If there is one part of my life which gives me more intense satisfaction than another, it is my friendship of more than forty years' standing with Susan B. Anthony. Ours has been a friendship of hard work and self-denial.... Emerson says, "It is better to be a thorn in the side of your friend than his echo." If this add weight and stability to friendship, then ours will endure forever, for we have indeed been thorns in the side of each other. Sub rosa, dear friends, I have had no peace for forty years, since the day we started together on the suffrage expedition in search of woman's place in the National Constitution. She has kept me on the war-path at the point of the bayonet so long that I have often wished my untiring coadjutor might, like Elijah, be translated a few years before I was summoned, that I might spend the sunset of my life in some quiet chimney-corner and lag superfluous on the stage no longer.

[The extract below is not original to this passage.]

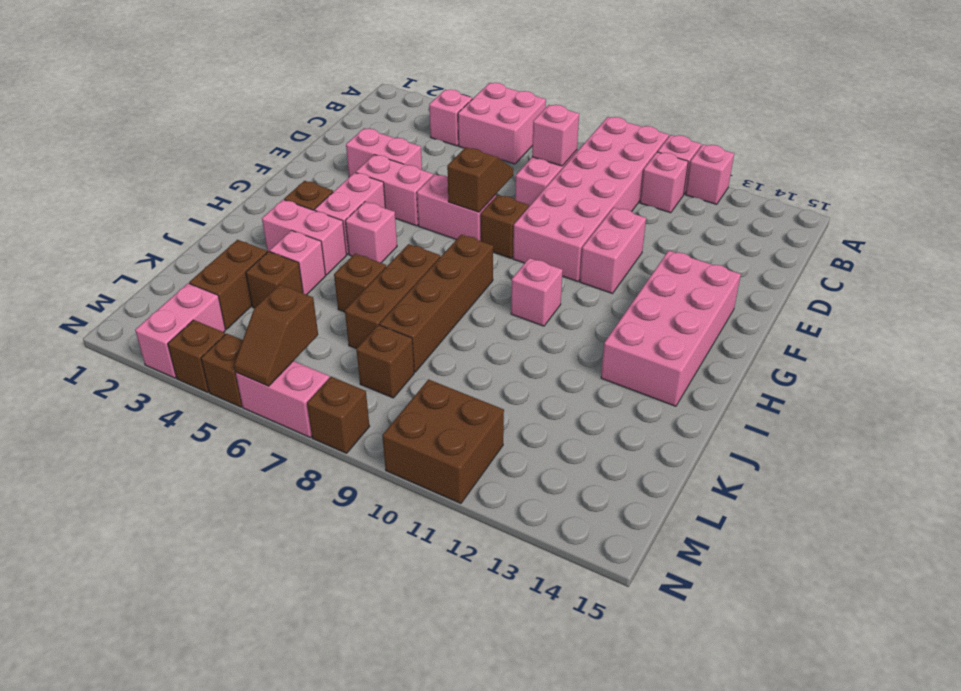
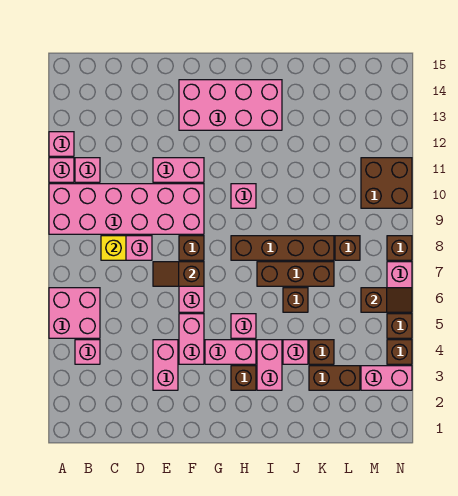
pink 1x1 brick [532,105,579,166] -> yellow 1x1 brick [101,236,126,260]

After giving up all hope of her sweet repose in Abraham's bosom, I sailed some years ago for Europe. With an ocean between us I said, now I shall enjoy a course of light reading. I shall visit all the wonders of the old world, and write no more calls, resolutions or speeches for conventions—when lo! one day I met Susan face to face in the streets of London with a new light in her eyes. Behold there were more worlds to conquer. She had decided on an international council in Washington, so I had to return with her to the scenes of our conflict.... Well, I prefer a tyrant of my own sex, so I shall not deny the patent fact of my subjection; for I do believe that I have developed into much more of a woman under her jurisdiction, fed on statute laws and constitutional amendments, than if left to myself reading novels in an easy-chair, lost in sweet reveries of the golden age to come without any effort of my own.